HOW TO COMPLETE THIS TASK:
Please copy each line of the data that includes the string "none".

[Start of Attachment]

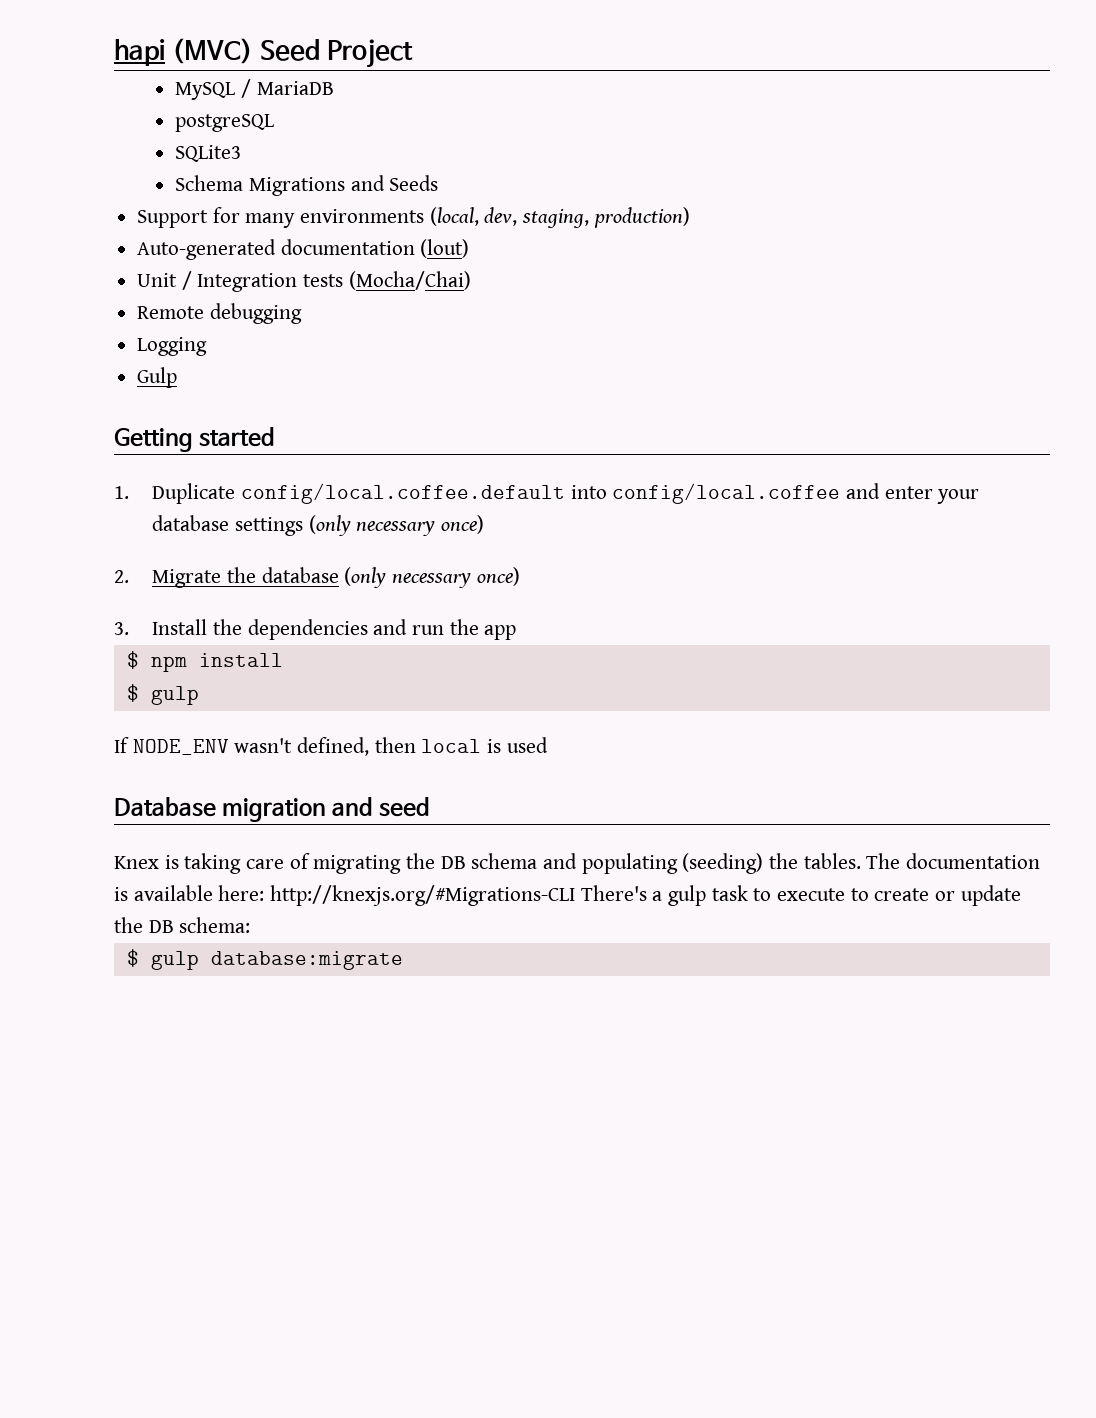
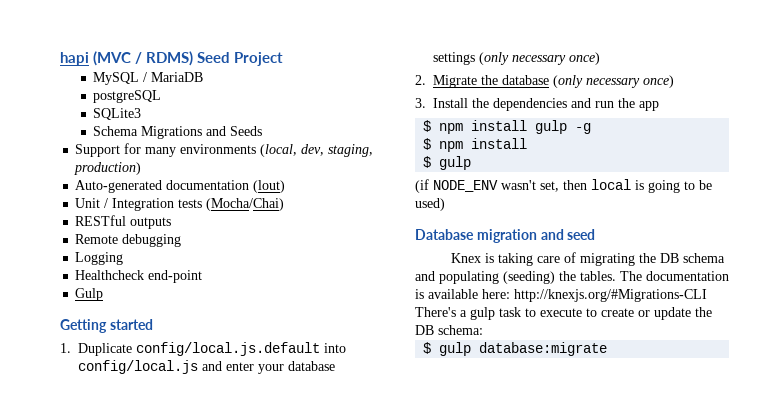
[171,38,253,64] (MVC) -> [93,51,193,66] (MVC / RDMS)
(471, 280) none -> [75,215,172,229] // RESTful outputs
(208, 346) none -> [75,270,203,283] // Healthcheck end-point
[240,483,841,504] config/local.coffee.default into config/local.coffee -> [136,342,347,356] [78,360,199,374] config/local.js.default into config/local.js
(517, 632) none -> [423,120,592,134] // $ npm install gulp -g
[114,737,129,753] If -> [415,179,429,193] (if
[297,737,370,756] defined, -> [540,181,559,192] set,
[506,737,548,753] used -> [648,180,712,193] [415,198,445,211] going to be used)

[End of Attachment]

TASK SOLUTION:
(471, 280) none -> [75,215,172,229] // RESTful outputs
(208, 346) none -> [75,270,203,283] // Healthcheck end-point
(517, 632) none -> [423,120,592,134] // $ npm install gulp -g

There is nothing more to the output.